Return the lines of the records word for word, starting at the line that contains "collectors: M. L. Bristol" and ending at the final line of the records, with both of those lines included.

-- begin EXERCISE INPUTS --

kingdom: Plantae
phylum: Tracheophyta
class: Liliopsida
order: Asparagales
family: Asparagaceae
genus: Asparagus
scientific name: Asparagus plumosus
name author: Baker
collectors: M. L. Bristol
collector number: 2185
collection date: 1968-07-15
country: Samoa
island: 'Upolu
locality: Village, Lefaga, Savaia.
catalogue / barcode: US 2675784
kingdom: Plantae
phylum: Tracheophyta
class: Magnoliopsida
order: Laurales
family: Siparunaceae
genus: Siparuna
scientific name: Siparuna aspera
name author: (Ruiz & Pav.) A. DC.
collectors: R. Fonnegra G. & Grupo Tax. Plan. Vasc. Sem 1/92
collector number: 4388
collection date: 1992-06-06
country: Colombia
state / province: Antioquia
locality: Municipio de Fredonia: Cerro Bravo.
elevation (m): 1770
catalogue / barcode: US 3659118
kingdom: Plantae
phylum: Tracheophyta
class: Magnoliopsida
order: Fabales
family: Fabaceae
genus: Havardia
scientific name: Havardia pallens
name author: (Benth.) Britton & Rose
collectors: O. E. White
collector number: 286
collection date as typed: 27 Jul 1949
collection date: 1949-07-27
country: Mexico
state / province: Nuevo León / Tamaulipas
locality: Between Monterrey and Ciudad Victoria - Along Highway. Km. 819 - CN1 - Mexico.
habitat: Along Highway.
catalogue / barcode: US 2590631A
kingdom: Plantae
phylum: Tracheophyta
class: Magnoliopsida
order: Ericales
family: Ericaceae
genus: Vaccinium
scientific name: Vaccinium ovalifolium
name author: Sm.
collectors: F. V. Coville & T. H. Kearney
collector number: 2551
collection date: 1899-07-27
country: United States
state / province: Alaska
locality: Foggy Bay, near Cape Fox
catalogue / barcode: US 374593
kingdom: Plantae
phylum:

-- end EXERCISE INPUTS --

• [CORRECT OUTPUT]:
collectors: M. L. Bristol
collector number: 2185
collection date: 1968-07-15
country: Samoa
island: 'Upolu
locality: Village, Lefaga, Savaia.
catalogue / barcode: US 2675784
kingdom: Plantae
phylum: Tracheophyta
class: Magnoliopsida
order: Laurales
family: Siparunaceae
genus: Siparuna
scientific name: Siparuna aspera
name author: (Ruiz & Pav.) A. DC.
collectors: R. Fonnegra G. & Grupo Tax. Plan. Vasc. Sem 1/92
collector number: 4388
collection date: 1992-06-06
country: Colombia
state / province: Antioquia
locality: Municipio de Fredonia: Cerro Bravo.
elevation (m): 1770
catalogue / barcode: US 3659118
kingdom: Plantae
phylum: Tracheophyta
class: Magnoliopsida
order: Fabales
family: Fabaceae
genus: Havardia
scientific name: Havardia pallens
name author: (Benth.) Britton & Rose
collectors: O. E. White
collector number: 286
collection date as typed: 27 Jul 1949
collection date: 1949-07-27
country: Mexico
state / province: Nuevo León / Tamaulipas
locality: Between Monterrey and Ciudad Victoria - Along Highway. Km. 819 - CN1 - Mexico.
habitat: Along Highway.
catalogue / barcode: US 2590631A
kingdom: Plantae
phylum: Tracheophyta
class: Magnoliopsida
order: Ericales
family: Ericaceae
genus: Vaccinium
scientific name: Vaccinium ovalifolium
name author: Sm.
collectors: F. V. Coville & T. H. Kearney
collector number: 2551
collection date: 1899-07-27
country: United States
state / province: Alaska
locality: Foggy Bay, near Cape Fox
catalogue / barcode: US 374593
kingdom: Plantae
phylum:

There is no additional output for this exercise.